INSTRUCTIONS FOR THE TASK: Within the data that follows, set down exactly the lines from the one containing "pinky dip: (597, 307)" through the one containing "ring pip: (619, 266)", both ends included.

RECORDS SUPPLIED:
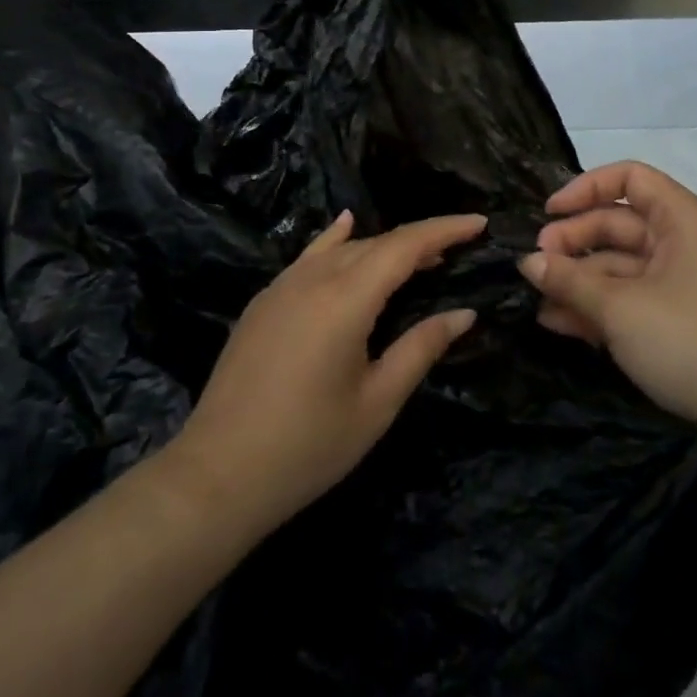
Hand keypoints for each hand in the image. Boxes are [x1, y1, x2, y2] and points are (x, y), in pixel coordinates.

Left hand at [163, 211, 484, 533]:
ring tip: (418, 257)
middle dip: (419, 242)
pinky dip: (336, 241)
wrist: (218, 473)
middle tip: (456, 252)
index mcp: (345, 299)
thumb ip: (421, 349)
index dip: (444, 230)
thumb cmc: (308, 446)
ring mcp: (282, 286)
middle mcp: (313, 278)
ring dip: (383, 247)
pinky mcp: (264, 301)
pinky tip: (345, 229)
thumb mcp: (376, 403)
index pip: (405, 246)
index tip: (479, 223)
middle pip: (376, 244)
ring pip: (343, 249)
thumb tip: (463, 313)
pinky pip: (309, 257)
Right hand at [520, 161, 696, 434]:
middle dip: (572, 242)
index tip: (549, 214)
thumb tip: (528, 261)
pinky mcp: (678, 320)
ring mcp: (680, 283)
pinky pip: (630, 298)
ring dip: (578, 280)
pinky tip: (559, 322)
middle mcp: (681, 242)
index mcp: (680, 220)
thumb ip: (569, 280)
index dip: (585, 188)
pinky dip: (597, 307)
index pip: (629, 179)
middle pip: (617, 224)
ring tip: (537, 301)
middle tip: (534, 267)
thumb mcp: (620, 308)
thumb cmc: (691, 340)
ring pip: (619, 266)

...

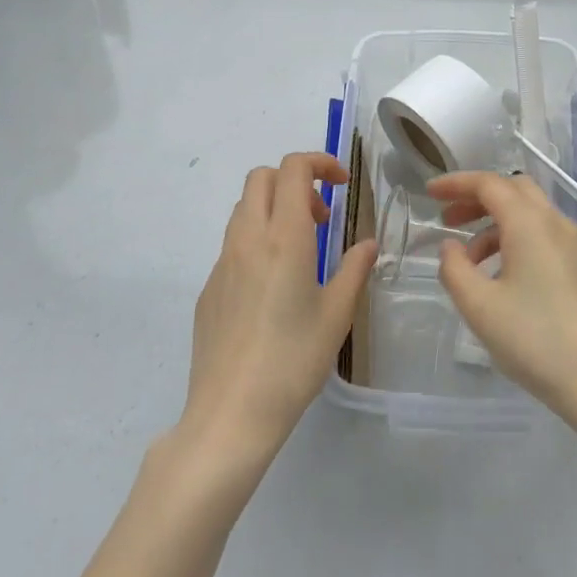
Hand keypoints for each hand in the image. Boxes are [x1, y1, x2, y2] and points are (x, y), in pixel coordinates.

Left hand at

==

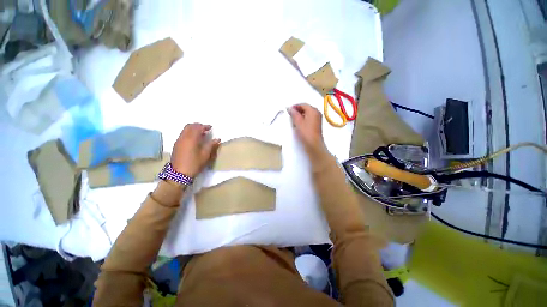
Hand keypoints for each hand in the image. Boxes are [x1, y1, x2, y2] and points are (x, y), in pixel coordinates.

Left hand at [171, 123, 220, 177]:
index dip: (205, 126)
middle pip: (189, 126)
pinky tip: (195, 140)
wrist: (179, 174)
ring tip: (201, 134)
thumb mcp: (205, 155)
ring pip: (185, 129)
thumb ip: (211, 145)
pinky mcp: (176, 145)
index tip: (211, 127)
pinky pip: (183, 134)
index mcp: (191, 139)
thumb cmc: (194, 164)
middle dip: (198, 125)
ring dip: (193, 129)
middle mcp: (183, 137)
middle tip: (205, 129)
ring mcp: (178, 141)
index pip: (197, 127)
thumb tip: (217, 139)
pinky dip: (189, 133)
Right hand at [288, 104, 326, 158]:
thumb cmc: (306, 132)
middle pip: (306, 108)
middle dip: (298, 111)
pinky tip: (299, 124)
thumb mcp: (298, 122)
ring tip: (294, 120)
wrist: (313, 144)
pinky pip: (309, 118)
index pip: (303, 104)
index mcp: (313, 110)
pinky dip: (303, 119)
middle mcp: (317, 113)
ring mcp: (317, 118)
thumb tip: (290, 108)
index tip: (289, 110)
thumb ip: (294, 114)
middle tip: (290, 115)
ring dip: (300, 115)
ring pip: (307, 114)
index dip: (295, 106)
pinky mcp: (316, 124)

RESULT:
pinky dip: (597, 307)
index pip: (629, 179)
middle pip: (617, 224)
ring tip: (537, 301)
middle tip: (534, 267)
thumb mcp: (620, 308)
thumb cmc: (691, 340)
ring pip: (619, 266)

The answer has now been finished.